*DESAFÍO A*: Según el texto sobre el tatuaje, ¿cuántos locales con tatuadores hay en CABA de acuerdo con el cálculo de Diego Staropoli?
*DESAFÍO B*:
Indica si cada afirmación coincide con el texto sobre el tatuaje y cita las palabras que lo deciden:
(i) La exposición TatooShow realizó este año su decimocuarta edición en La Rural.
(ii) Marcelo nunca vio el programa Ink Masters.
(iii) Marcelo ubica a Tinelli como bisagra.
*DESAFÍO C*: Transcribe sin alteraciones el fragmento del texto sobre el tatuaje que va desde "Los reallity de" hasta "de esta práctica.", esta última incluida.

*TEXTO PROPORCIONADO*:
En nuestro siglo lo que era orgullo marginal, o excéntrico, pasó a formar parte del código mayoritario; el tatuaje muestra que estás acá. Ahora se usan cremas anestésicas. “Vale unos quinientos pesos la crema necesaria para tatuarte rosas en el cuello, una sesión de cuatro horas, no sentís nada”, me aclaran. En CABA, hay unos mil locales con tatuadores, según calcula el emprendedor en el rubro Diego Staropoli, dueño de Mandinga Tattoo, quizá la casa más famosa, y fundador de la exposición TatooShow, que este año realizó en La Rural su decimocuarta edición, con más de cuarenta mil personas.

Marcelo tiene un cartel en su tatuería que dice anticaretas: “Se puso de moda el tatuaje y eso es bueno, porque la gente se hace más cosas, pero se convirtió también en un comercio. Toda esa onda de ponerse gorrita visera y saludar (hace cuernitos y dice man), el rubro se vendió; por ejemplo, Mandinga Tattoo. O el programa de tele Ink Masters (reality show protagonizado por tatuadores que compiten entre sí), toda una farsa, una farsa; igual lo vi entero, era entretenido. Para mí el tatuaje es un arte, no una pose cool. Pero antes había menos ideas y herramientas, ahora se valora más”, dice mientras le dibuja un delicado Elvis Presley en la cara interna del antebrazo, axila y hombro a una chica de unos treinta años, a quien acompaña su novio, un tipo fornido cuyo grueso brazo izquierdo está cubierto totalmente con el dibujo de una “cota de malla”, ese entramado metálico flexible de las armaduras antiguas.

Los reallity de tatuajes estadounidenses, desde Miami Ink en 2005, fueron un boom, y quizá la bisagra del cambio de estatuto del tatuaje a nivel mundial; de artistas under pasaron a proyectarse como celebridades (muchos lo logran precisamente por ser los artistas elegidos por las pieles de celebridades mayores, como sucedió acá con Mariano Antonio, tatuador de Maradona, Fantino, Calamaro, Tini Stoessel, Aníbal Fernández). En parte, el tatuaje acompañó al rock en su desplazamiento de la contracultura a la mercantilización; rockeros, futbolistas, y “mediáticos” fueron los actores sociales que propulsaron la masificación de esta práctica.

“El quiebre en Argentina habrá sido hace diez o doce años. Yo puse este local en el 98 y era el único en Monte Grande; en el 2000 ya había otros dos, y para 2004 o 2005 ya había cinco locales y otras diez personas que tatuaban en sus casas. Ahora es incontable”, cuenta Marcelo, el único de los muchos consultados para esta nota que no ubica a Tinelli como bisagra: “Yo creo que fue Jowi Campobassi la que un poco ayudó a que mucha gente, sobre todo mujeres que les gustaban los tatuajes pero no se animaban, se hicieran. Al verla a ella, periodista y en Telefé… Ahora le hago tatuajes a todo el mundo, todas las edades, gente de guita, gente de laburo, tengo clientas que venden ropa en la calle, dueños de locales, hasta policías vienen. Yo calculo que de la gente, digamos, entre 16 y 50 años, el 60 o 70 % tiene tatuajes”.

*MATERIAL PROPORCIONADO*:
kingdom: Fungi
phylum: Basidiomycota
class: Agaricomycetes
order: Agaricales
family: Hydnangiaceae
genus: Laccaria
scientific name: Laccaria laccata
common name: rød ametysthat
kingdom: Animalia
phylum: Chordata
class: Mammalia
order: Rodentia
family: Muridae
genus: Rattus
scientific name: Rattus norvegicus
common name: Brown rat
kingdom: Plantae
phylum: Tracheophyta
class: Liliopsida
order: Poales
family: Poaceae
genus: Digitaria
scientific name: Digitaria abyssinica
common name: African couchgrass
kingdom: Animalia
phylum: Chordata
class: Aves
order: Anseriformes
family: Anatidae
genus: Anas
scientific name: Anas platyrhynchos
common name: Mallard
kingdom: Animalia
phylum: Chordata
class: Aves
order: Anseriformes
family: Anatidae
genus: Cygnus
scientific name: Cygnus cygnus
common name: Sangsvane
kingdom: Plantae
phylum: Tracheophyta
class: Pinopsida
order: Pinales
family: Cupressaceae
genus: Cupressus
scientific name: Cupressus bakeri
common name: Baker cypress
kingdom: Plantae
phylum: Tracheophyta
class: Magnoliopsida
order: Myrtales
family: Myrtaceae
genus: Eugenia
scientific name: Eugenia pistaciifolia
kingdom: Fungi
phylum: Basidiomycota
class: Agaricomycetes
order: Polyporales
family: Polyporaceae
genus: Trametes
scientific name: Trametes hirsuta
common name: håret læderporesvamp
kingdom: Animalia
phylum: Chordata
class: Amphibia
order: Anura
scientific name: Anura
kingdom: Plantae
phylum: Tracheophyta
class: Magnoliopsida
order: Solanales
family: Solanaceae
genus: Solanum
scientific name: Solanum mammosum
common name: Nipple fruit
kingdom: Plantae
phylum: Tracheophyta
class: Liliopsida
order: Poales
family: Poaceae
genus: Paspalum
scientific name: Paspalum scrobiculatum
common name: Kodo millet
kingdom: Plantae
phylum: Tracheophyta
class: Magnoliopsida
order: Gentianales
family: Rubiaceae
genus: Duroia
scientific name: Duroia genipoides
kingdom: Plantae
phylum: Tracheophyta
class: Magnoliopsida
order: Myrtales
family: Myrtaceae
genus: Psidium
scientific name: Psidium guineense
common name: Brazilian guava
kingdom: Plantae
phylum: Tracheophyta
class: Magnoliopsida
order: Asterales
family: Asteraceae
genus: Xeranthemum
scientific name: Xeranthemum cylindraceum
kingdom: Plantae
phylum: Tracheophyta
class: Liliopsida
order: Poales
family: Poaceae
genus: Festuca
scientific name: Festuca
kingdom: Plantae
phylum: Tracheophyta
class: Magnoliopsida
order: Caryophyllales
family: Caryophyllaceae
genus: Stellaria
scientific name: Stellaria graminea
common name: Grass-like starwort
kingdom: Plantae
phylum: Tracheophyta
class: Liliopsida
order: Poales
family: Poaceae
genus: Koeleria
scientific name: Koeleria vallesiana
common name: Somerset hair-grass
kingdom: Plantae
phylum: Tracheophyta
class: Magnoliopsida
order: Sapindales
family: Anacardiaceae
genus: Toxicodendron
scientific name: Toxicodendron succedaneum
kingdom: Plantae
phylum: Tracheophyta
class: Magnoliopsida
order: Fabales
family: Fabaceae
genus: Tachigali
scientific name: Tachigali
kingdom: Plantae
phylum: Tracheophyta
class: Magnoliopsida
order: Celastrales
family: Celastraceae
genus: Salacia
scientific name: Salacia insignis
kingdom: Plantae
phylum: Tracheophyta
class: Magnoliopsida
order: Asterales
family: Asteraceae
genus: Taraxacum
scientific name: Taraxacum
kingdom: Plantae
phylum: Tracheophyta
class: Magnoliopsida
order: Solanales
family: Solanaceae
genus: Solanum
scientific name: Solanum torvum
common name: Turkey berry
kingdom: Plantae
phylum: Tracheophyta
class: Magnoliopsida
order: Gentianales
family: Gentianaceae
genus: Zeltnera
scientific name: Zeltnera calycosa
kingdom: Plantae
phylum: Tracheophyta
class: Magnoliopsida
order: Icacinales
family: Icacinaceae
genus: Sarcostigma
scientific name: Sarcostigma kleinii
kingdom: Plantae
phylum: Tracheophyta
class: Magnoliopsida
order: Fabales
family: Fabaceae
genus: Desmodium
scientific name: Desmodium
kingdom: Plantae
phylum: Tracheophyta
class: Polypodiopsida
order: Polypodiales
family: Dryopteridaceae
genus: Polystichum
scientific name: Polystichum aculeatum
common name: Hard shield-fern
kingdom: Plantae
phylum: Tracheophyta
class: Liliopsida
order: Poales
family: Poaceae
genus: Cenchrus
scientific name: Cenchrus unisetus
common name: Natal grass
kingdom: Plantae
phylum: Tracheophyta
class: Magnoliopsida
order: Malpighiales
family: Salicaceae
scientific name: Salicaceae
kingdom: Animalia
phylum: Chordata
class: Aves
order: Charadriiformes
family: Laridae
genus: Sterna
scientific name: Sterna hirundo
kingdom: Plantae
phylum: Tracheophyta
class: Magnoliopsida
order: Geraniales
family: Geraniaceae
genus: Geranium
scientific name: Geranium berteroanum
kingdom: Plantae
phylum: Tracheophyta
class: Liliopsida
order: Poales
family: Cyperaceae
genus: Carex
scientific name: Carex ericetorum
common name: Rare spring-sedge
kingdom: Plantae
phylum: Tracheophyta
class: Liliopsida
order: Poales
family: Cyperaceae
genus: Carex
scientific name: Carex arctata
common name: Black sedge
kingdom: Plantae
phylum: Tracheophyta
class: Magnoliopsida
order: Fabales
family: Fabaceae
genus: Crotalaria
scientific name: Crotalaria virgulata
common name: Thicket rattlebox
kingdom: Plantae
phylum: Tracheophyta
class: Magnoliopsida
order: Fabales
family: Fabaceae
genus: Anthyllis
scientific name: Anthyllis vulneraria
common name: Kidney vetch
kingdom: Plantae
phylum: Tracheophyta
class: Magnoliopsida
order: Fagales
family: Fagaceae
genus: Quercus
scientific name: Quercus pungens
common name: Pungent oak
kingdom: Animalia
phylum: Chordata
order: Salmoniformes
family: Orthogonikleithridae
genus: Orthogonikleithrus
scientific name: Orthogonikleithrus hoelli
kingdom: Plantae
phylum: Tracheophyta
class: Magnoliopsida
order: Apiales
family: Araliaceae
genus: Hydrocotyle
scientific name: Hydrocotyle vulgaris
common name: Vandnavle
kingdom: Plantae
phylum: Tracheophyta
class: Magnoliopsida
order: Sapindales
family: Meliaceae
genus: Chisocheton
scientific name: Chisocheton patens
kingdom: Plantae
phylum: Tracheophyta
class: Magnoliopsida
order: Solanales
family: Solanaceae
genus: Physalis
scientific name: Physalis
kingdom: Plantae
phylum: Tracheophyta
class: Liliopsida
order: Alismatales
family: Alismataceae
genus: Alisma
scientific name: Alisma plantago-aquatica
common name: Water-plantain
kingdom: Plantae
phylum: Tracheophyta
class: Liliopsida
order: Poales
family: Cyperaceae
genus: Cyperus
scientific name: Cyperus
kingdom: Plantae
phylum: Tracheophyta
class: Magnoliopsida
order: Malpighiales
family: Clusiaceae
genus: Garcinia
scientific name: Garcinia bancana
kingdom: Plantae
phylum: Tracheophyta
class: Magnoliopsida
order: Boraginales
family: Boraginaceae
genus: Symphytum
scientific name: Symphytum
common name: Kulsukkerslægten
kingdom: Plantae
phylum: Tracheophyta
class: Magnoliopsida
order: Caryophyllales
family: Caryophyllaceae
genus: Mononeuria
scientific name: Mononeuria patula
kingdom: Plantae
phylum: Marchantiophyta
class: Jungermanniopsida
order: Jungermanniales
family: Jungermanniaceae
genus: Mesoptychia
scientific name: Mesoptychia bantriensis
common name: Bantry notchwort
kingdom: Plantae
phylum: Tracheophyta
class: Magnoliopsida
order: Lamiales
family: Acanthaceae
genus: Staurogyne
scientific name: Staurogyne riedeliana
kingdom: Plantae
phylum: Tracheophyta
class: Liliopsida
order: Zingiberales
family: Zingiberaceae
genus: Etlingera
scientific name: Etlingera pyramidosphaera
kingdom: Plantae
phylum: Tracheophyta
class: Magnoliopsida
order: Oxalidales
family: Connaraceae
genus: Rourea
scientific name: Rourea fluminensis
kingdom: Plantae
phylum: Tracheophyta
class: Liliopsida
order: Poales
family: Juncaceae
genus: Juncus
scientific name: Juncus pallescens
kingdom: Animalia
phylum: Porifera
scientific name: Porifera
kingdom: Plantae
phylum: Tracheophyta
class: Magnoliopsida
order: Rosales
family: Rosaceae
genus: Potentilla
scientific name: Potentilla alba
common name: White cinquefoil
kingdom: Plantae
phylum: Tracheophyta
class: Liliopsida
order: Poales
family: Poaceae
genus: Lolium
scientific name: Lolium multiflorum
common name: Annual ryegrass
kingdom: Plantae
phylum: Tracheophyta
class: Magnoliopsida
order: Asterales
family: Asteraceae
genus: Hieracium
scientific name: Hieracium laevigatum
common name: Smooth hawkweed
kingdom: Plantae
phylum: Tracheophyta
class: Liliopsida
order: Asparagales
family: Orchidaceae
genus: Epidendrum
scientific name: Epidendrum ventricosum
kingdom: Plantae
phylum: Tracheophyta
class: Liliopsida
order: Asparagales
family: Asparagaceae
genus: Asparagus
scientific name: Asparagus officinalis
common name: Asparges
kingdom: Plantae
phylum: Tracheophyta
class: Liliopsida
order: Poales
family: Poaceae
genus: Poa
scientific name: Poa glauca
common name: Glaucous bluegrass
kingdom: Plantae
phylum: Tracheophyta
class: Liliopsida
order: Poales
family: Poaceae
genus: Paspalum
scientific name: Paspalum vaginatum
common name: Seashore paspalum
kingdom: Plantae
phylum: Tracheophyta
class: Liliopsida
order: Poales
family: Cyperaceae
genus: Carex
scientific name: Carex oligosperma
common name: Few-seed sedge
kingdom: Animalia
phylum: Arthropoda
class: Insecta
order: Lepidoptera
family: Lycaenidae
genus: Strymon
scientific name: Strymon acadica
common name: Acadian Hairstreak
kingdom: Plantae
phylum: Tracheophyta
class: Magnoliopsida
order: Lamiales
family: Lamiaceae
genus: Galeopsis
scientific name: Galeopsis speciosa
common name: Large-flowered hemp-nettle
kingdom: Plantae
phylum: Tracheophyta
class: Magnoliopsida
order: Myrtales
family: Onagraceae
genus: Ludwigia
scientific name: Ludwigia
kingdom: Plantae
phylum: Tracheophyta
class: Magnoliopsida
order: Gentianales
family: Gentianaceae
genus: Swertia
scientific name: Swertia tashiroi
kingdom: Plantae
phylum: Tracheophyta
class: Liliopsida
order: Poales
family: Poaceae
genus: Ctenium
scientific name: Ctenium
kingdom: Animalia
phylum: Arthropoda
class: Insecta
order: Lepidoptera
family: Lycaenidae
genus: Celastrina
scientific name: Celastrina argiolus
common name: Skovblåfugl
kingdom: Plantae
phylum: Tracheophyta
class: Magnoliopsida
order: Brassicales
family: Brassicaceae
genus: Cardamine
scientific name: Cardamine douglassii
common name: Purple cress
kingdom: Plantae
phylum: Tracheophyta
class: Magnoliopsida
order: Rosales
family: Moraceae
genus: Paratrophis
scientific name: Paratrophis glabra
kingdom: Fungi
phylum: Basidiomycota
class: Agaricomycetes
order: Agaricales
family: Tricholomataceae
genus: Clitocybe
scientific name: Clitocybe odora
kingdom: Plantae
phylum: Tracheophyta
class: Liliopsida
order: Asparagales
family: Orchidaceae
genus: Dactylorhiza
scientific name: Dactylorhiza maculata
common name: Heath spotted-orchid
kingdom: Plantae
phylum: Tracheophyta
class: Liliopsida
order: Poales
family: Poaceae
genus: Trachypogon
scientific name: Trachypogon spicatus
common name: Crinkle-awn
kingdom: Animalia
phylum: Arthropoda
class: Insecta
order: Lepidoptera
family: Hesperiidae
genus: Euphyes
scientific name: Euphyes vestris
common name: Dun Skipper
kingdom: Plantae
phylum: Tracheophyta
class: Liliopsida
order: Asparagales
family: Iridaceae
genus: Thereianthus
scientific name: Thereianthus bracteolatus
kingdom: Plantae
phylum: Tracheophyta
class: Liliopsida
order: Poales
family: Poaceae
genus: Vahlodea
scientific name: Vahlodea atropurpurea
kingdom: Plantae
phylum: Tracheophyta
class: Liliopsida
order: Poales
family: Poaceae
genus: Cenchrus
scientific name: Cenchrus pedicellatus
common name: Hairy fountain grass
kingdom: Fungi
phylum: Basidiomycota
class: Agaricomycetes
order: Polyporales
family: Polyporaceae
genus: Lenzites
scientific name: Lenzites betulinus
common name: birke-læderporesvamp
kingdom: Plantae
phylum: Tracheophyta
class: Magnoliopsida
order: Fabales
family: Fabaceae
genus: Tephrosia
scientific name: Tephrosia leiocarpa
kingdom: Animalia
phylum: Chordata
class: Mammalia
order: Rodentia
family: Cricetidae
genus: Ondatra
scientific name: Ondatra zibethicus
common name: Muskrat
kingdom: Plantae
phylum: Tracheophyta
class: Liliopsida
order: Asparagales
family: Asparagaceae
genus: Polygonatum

*RESULTADO ESPERADO A*: Unos mil locales con tatuadores.

*RESULTADO ESPERADO B*:
(i) Sí: "que este año realizó en La Rural su decimocuarta edición".
(ii) No: "igual lo vi entero, era entretenido".
(iii) No: "el único de los muchos consultados para esta nota que no ubica a Tinelli como bisagra".

*RESULTADO ESPERADO C*:
Los reallity de tatuajes estadounidenses, desde Miami Ink en 2005, fueron un boom, y quizá la bisagra del cambio de estatuto del tatuaje a nivel mundial; de artistas under pasaron a proyectarse como celebridades (muchos lo logran precisamente por ser los artistas elegidos por las pieles de celebridades mayores, como sucedió acá con Mariano Antonio, tatuador de Maradona, Fantino, Calamaro, Tini Stoessel, Aníbal Fernández). En parte, el tatuaje acompañó al rock en su desplazamiento de la contracultura a la mercantilización; rockeros, futbolistas, y “mediáticos” fueron los actores sociales que propulsaron la masificación de esta práctica.